Greg Hunt has clarified that foreign business people and actors will not be subjected to the “Australians first” approach to international arrivals as Australia struggles to clear a backlog of people seeking to come home.
The health minister suggested that “national interest” exemptions would continue to apply, clarifying that investors will not be barred by the rule that prevents large numbers of international students coming ahead of 36,500 Australians still seeking to return.
On Friday Scott Morrison revealed Australia’s chief health advisers had concluded alternatives to hotel quarantine are not currently considered safe, despite saying in October he wanted to develop “innovative” alternatives.
The prospect of Australia increasing the cap of 6,000 arrivals a week will now depend on increasing hotel capacity, including when Melbourne resumes arrivals, and approving low-risk countries for quarantine-free travel, following the New Zealand model.
Morrison said the commonwealth and national cabinet’s policy is “Australians coming home first” – but did not explain why international students were singled out to go to the back of the queue while business travel is permitted with special approval.
On Sunday, the health minister said Australia had already “surpassed the prime minister’s target”, an apparent reference to repatriating 25,000 Australians who had registered to return by mid-September.
Hunt explained the 36,500 backlog was caused by “additional people” choosing to come home, a problem Australia would have “forever” as some leave and some return.
Hunt said arrivals could be further boosted by more capacity at Howard Springs and “green lanes” with countries that are “overwhelmingly safe”.
Asked about other categories of international travellers including business people, actors and people working on film productions, Hunt replied: “Where it’s something that an individual, critical for [economic] activity [does] … there are many reasons in terms of national interest”.

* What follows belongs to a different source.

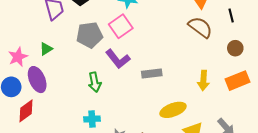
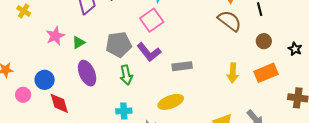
gray pentagon: (90, 35) -> (119, 44), moved
pink star: (18, 57) -> (55, 36), moved
purple ellipse: (37, 80) -> (87, 73), moved
yellow ellipse: (173, 110) -> (171, 102), moved
red diamond: (26, 111) -> (59, 103), turned -70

The current list of exemptions allows workers in the seasonal worker and Pacific labour programs, and people who hold a business innovation and investment visa.
“We would like to see international students – but because there are large numbers, they could displace a very large number of Australians,” Hunt said.
“Australians would find it odd if we said a large number of Australians should wait.”
Earlier, the education minister Dan Tehan clarified that pilot programs to bring small numbers of international students to the Northern Territory and South Australia will go ahead within existing caps.
Tehan told Sky News Australia has become a “a victim of our own success” as coronavirus cases rise worldwide and more Australians seek to come home.
Tehan said the federal government had written to states and territories asking them to submit chief health officer-approved plans to bring international students back.
The government is still continuing to “explore options” such as quarantine on campus, he said.
The Australian national vaccine policy, released on Friday, stipulated that a Covid-19 vaccine will be voluntary but the government may require it as a condition of entry to Australia.
Hunt told reporters while those options are open the government hadn’t made any decisions. “There are always options that have been reserved but at this stage I’m not anticipating [we will do that].”
Hunt said vaccination rates among children had actually increased during the pandemic, so the government expects “very wide take-up” of a Covid-19 vaccine.